Location: Marianne Boesky Gallery, 509 and 507 West 24th Street
Price: Free
Time: Opening reception, 6 p.m.–8 p.m.; Tuesday–Saturday, 10 a.m.–6 p.m.
—Sarah Cascone
Through Saturday, January 26
14. “Max Kozloff: The Atmospherics of Interruption” at DC Moore Gallery
Art critic Max Kozloff has shown his photographs at New York’s Higher Pictures and Steven Kasher Gallery over the years, but this is his first-ever painting exhibition. Each canvas is heavily influenced by Kozloff’s severe hearing disability, and his belief that colors and brushwork are imbued with auditory qualities.
Location: DC Moore Gallery, 535 West 22nd Street
Price: Free
Time: Tuesday–Saturday, 10 a.m.–6 p.m.
—Sarah Cascone
Through Sunday, January 27
15. “It’s Alive! Frankenstein at 200” at the Morgan Library & Museum
Take a deep dive into the cultural phenomenon that is Frankenstein, from the Gothic-steeped Victorian society in which author and creator Mary Shelley grew up, to the famed monster’s many incarnations in film, stage, and comics. Highlights include a massive nine-sheet movie poster and some of Shelley’s personal manuscripts.
Location: The Morgan Museum and Library, 225 Madison Avenue at East 36th Street
Price: General admission $20
Time: Tuesday–Thursday, 10:30 a.m.–5 p.m.; Friday, 10:30 a.m.–9 p.m.; Saturday, 10 a.m.–6 p.m.; Sunday, 11 a.m.–6 p.m.
—Sarah Cascone
Through Thursday, February 21
16. “Josh Silber – Havana: Faded Glory” at FXCollaborative Architects
Between 2015 and 2017, Josh Silber took multiple trips to Cuba.

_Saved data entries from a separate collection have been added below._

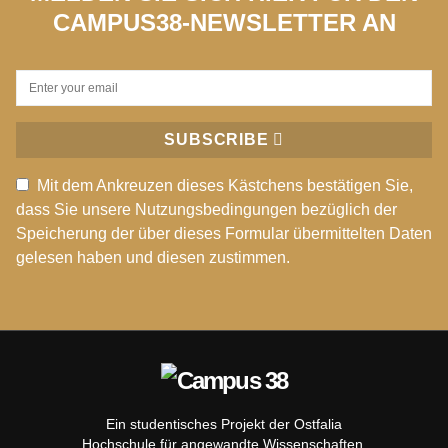
CAMPUS38-NEWSLETTER AN
SUBSCRIBE
Mit dem Ankreuzen dieses Kästchens bestätigen Sie,
dass Sie unsere Nutzungsbedingungen bezüglich der
Speicherung der über dieses Formular übermittelten Daten
gelesen haben und diesen zustimmen.
Ein studentisches Projekt der Ostfalia
Hochschule für angewandte Wissenschaften.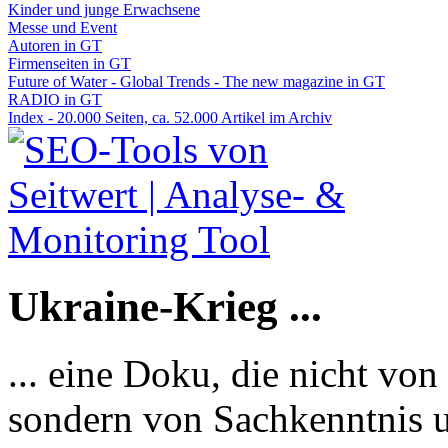
Kinder und junge Erwachsene
Messe und Event
Autoren in GT
Firmenseiten in GT
Future of Water - Global Trends - The new magazine in GT
RADIO in GT
Index - 20.000 Seiten, ca. 52.000 Artikel im Archiv
Ukraine-Krieg ...
... eine Doku, die nicht von
sondern von Sachkenntnis u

A solo show presents photographs capturing the island nation’s crumbling beauty, such as the former luxury department store Fin de Siglo, now a shadow of its former self, vintage signage, and classic cars.
Location: FXCollaborative Architects, West 19th Street, 11th Floor
Price: Free
Time: Opening reception, 6 p.m.–8 p.m.; Monday–Friday, 9 a.m.–5 p.m.